**Task requirements:** Can you retype every line of the listing below character for character, leaving the pictures out of your answer?

Data for the task Block Start

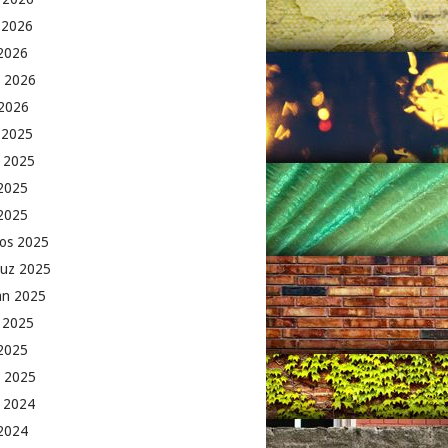
 2026
2026
 2026
2026
k 2025
 2025
2025
 2025
os 2025
uz 2025
an 2025
 2025
2025
 2025
 2024
 2024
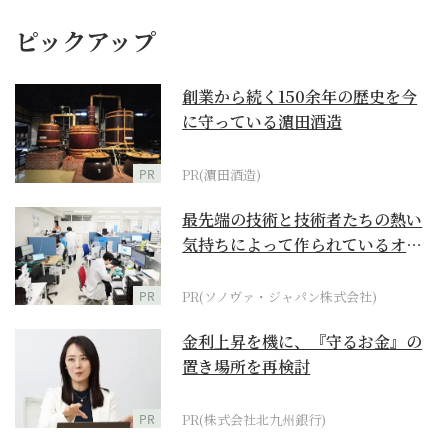
ピックアップ
創業から続く150余年の歴史を今
に守っている濵田酒造
PR
PR(濵田酒造)
最先端の技術と技術者たちの熱い
気持ちによって作られているオー
ダーメイド補聴器
PR
PR(ソノヴァ・ジャパン株式会社)
金利上昇を機に、『守るお金』の
置き場所を再検討
PR
PR(株式会社北九州銀行)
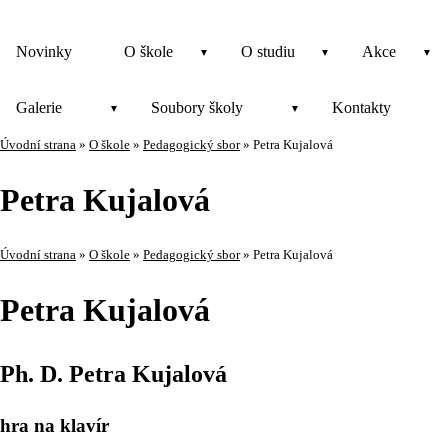
Novinky
O škole
O studiu
Akce
Galerie
Soubory školy
Kontakty
Úvodní strana
»
O škole
»
Pedagogický sbor
»
Petra Kujalová
Petra Kujalová
Úvodní strana
»
O škole
»
Pedagogický sbor
»
Petra Kujalová
Petra Kujalová
Ph. D. Petra Kujalová
hra na klavír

Data for the task Block End

**Answer area:**
 2026
2026
 2026
2026
k 2025
 2025
2025
 2025
os 2025
uz 2025
an 2025
 2025
2025
 2025
 2024
 2024
ピックアップ
創業から続く150余年の歴史を今
に守っている濵田酒造
PR
PR(濵田酒造)
最先端の技術と技術者たちの熱い
気持ちによって作られているオー
ダーメイド補聴器
PR
PR(ソノヴァ・ジャパン株式会社)
金利上昇を機に、『守るお金』の
置き場所を再検討
PR
PR(株式会社北九州銀行)
Novinky
O škole
O studiu
Akce
Galerie
Soubory školy
Kontakty
Úvodní strana
»
O škole
»
Pedagogický sbor
»
Petra Kujalová
Petra Kujalová
Úvodní strana
»
O škole
»
Pedagogický sbor
»
Petra Kujalová
Petra Kujalová
Ph. D. Petra Kujalová
hra na klavír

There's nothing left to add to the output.